Items from a dataset
* * * * *

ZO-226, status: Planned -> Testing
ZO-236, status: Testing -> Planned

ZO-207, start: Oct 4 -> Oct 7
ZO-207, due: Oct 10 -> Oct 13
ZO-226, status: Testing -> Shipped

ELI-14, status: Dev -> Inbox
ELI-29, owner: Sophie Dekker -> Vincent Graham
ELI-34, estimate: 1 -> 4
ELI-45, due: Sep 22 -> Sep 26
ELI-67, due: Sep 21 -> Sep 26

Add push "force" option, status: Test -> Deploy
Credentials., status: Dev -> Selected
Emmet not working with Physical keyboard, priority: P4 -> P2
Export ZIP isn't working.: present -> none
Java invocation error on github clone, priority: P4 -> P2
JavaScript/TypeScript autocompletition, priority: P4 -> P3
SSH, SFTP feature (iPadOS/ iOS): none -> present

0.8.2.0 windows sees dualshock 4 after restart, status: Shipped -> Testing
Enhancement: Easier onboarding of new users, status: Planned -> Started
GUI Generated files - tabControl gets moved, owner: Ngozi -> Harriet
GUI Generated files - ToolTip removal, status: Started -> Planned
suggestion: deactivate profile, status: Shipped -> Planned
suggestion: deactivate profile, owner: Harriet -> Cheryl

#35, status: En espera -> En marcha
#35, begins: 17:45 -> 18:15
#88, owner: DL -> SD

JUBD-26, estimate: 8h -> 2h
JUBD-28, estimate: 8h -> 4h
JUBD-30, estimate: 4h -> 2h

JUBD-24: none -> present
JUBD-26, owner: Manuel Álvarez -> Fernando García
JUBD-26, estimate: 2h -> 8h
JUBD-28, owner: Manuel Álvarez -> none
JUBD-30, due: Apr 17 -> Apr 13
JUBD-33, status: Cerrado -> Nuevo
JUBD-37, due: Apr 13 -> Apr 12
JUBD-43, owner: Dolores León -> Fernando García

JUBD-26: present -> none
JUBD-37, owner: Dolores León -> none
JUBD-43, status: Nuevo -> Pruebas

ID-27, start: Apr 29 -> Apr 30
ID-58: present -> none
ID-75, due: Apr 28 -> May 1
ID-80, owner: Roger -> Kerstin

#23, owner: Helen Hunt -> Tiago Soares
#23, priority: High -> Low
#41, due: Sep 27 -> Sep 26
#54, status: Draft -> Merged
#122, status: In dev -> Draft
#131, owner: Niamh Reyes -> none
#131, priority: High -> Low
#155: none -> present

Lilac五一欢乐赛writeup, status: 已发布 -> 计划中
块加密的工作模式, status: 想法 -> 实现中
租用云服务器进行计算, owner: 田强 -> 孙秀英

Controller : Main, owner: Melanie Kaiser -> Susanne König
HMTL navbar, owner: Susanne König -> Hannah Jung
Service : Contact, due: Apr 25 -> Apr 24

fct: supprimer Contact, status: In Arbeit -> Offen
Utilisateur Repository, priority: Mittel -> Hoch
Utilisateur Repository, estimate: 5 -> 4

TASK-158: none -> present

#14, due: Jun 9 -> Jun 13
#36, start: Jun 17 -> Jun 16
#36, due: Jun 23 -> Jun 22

* * * * *

— To-do item —
For each entry above, write out an exact copy.

— Response to the task —
ZO-226, status: Planned -> Testing
ZO-236, status: Testing -> Planned

ZO-207, start: Oct 4 -> Oct 7
ZO-207, due: Oct 10 -> Oct 13
ZO-226, status: Testing -> Shipped

ELI-14, status: Dev -> Inbox
ELI-29, owner: Sophie Dekker -> Vincent Graham
ELI-34, estimate: 1 -> 4
ELI-45, due: Sep 22 -> Sep 26
ELI-67, due: Sep 21 -> Sep 26

Add push "force" option, status: Test -> Deploy
Credentials., status: Dev -> Selected
Emmet not working with Physical keyboard, priority: P4 -> P2
Export ZIP isn't working.: present -> none
Java invocation error on github clone, priority: P4 -> P2
JavaScript/TypeScript autocompletition, priority: P4 -> P3
SSH, SFTP feature (iPadOS/ iOS): none -> present

0.8.2.0 windows sees dualshock 4 after restart, status: Shipped -> Testing
Enhancement: Easier onboarding of new users, status: Planned -> Started
GUI Generated files - tabControl gets moved, owner: Ngozi -> Harriet
GUI Generated files - ToolTip removal, status: Started -> Planned
suggestion: deactivate profile, status: Shipped -> Planned
suggestion: deactivate profile, owner: Harriet -> Cheryl

#35, status: En espera -> En marcha
#35, begins: 17:45 -> 18:15
#88, owner: DL -> SD

JUBD-26, estimate: 8h -> 2h
JUBD-28, estimate: 8h -> 4h
JUBD-30, estimate: 4h -> 2h

JUBD-24: none -> present
JUBD-26, owner: Manuel Álvarez -> Fernando García
JUBD-26, estimate: 2h -> 8h
JUBD-28, owner: Manuel Álvarez -> none
JUBD-30, due: Apr 17 -> Apr 13
JUBD-33, status: Cerrado -> Nuevo
JUBD-37, due: Apr 13 -> Apr 12
JUBD-43, owner: Dolores León -> Fernando García

JUBD-26: present -> none
JUBD-37, owner: Dolores León -> none
JUBD-43, status: Nuevo -> Pruebas

ID-27, start: Apr 29 -> Apr 30
ID-58: present -> none
ID-75, due: Apr 28 -> May 1
ID-80, owner: Roger -> Kerstin

#23, owner: Helen Hunt -> Tiago Soares
#23, priority: High -> Low
#41, due: Sep 27 -> Sep 26
#54, status: Draft -> Merged
#122, status: In dev -> Draft
#131, owner: Niamh Reyes -> none
#131, priority: High -> Low
#155: none -> present

Lilac五一欢乐赛writeup, status: 已发布 -> 计划中
块加密的工作模式, status: 想法 -> 实现中
租用云服务器进行计算, owner: 田强 -> 孙秀英

Controller : Main, owner: Melanie Kaiser -> Susanne König
HMTL navbar, owner: Susanne König -> Hannah Jung
Service : Contact, due: Apr 25 -> Apr 24

fct: supprimer Contact, status: In Arbeit -> Offen
Utilisateur Repository, priority: Mittel -> Hoch
Utilisateur Repository, estimate: 5 -> 4

TASK-158: none -> present

#14, due: Jun 9 -> Jun 13
#36, start: Jun 17 -> Jun 16
#36, due: Jun 23 -> Jun 22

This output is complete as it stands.